_Written instruction A_. Retype the passage about the IIT Madras degree program word for word, between "The third person" and "something from her.", inclusive.
_Written instruction B_. In one to three sentences, explain why the writer of the passage about the IIT Madras degree program joined it.
_Written instruction C_. Translate this sentence from the passage about the IIT Madras degree program into Spanish: "But I’ve rarely been motivated by reasonable things."

------ Text extract ------

The third person who thinks I have no business being here is my wife. She insists that the right time for studies was ten years ago (when I actually went to college but never studied, not for exams anyway), and the time I spend studying now is time stolen from her. She’s right on both counts. Me not studying hard enough back then, and studying too hard now, have both taken something from her.

It’s true that I have no business being in this programme. But I’ve rarely been motivated by reasonable things.

I didn’t come for the degree. I came because I teach machine learning courses myself, and I wanted to see what IIT Madras was really up to. I was shocked that IIT Madras was offering degrees without a JEE score. I went in only to audit some of the courses, and see if they really knew what they were doing. In fact, I once asked Prof Andrew Thangaraj, the coordinator of the programme, what he and his team were thinking when they decided to open the floodgates. He laughed and said, “We weren’t thinking.”

So I came in as a spectator, but then I started seeing this programme as a massive social experiment. Since I’d been teaching this stuff myself, I was curious about what happens when you take high-quality educational content and make it available en masse: anyone can apply as long as they’ve finished high school, from anywhere, no age limits either. What you get is the largest, most diverse MOOC in the world.

------ Provided information ------

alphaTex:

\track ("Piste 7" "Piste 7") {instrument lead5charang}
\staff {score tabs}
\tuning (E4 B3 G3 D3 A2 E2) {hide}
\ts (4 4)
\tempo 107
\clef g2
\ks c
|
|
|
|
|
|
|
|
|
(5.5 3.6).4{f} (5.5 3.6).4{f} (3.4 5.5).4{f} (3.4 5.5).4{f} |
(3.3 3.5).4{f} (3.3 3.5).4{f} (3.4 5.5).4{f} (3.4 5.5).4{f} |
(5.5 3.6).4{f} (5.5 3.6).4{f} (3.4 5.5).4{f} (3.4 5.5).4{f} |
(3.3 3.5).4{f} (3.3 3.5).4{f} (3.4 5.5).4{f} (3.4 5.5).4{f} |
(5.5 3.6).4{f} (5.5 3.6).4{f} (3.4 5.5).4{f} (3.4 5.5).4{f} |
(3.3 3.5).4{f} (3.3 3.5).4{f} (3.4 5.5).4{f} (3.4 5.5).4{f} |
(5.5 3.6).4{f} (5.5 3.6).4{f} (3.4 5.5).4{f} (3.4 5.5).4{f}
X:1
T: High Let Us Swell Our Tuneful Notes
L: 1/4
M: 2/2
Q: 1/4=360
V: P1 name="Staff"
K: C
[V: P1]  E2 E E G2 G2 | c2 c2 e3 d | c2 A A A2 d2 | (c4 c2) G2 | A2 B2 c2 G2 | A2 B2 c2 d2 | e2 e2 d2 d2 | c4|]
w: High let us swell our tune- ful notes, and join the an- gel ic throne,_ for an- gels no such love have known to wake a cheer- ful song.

------

_Exercise answer A_.
The third person who thinks I have no business being here is my wife. She insists that the right time for studies was ten years ago (when I actually went to college but never studied, not for exams anyway), and the time I spend studying now is time stolen from her. She’s right on both counts. Me not studying hard enough back then, and studying too hard now, have both taken something from her.

_Exercise answer B_. The writer did not come for the degree. As someone who teaches machine learning courses, the writer wanted to see what IIT Madras was really up to.

_Exercise answer C_. Pero rara vez me han motivado las cosas razonables.